Researchers continue to conduct studies of immunotherapy treatments in order to identify which patients will respond to therapy and to find ways of getting more patients to respond.
THE USE OF PARP INHIBITORS
Another exciting area of research for patients with SCLC is the use of PARP inhibitors. A PARP inhibitor is a drug that blocks an enzyme in cells called poly ADP ribose polymerase, which helps repair DNA when it becomes damaged. For patients with cancer, blocking PARP may help keep cancer cells from repairing their damaged DNA, consequently causing the cancer cells to die.
“In early studies, we found that SCLC has high levels of the protein PARP, and when we block it with a drug that inhibits PARP, that small cell dies,” Byers says.
One preclinical study conducted by Byers and colleagues showed an equal decrease in growth of SCLC cells using a PARP inhibitor as is seen with standard chemotherapy. When used together, the two approaches may work even better, says Byers. In another recent study, Byers, Rudin and colleagues tested a PARP inhibitor called veliparib. Patients with previously treated SCLC were treated with the chemotherapy drug temozolomide with or without veliparib. The combination increased response rates almost threefold compared with chemotherapy alone.
“We also found biomarker testing that could help us predict who would get the most benefit from a PARP inhibitor,” Byers says.
She and colleagues at MD Anderson Cancer Center, as well as several other cancer centers, continue to design and launch clinical trials investigating PARP inhibitors in patients with SCLC, along with tests to identify patients mostly likely to respond, in the hopes of getting at least one PARP inhibitor approved for the standard care of patients with relapsed SCLC.
NEW HOPE
Research into immunotherapies, PARP inhibitors, and other new treatments continue to provide promising new approaches to the treatment of SCLC, and hope to patients living with the disease.
Beaty acknowledges that she has beaten the odds by surviving almost two years since her SCLC spread outside of her chest. As a way of giving back, she has applied her background as an art therapist to work with patient support groups that help provide guidance and support to other patients with SCLC.
One of the most encouraging resources she found is a group called Imerman Angels, which provides one-on-one cancer support. Through the group’s website, patients can fill out a support request form where they can enter information such as their diagnosis, age and gender. They are then matched with someone to speak with, who has dealt with the same or similar diagnosis, about their personal diagnosis and journey.

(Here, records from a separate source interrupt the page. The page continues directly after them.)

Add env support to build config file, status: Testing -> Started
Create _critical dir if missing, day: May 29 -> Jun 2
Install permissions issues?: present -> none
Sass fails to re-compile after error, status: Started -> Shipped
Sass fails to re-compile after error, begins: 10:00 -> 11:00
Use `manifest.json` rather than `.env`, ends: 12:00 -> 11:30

“As a newly diagnosed person, you hear that the average survival is 3 to 6 months, and you look to find other patients with a similar experience as you and discover that there aren’t many around,” Beaty says. “A couple of weeks after contacting Imerman Angels a man called me and said he had SCLC and had survived two years. Hearing that surviving two years was possible made me burst into tears. It was the first time that I was given some hope and realized that I might have a future after all.”
Now, Beaty is the survivor, and she credits it all to immunotherapy.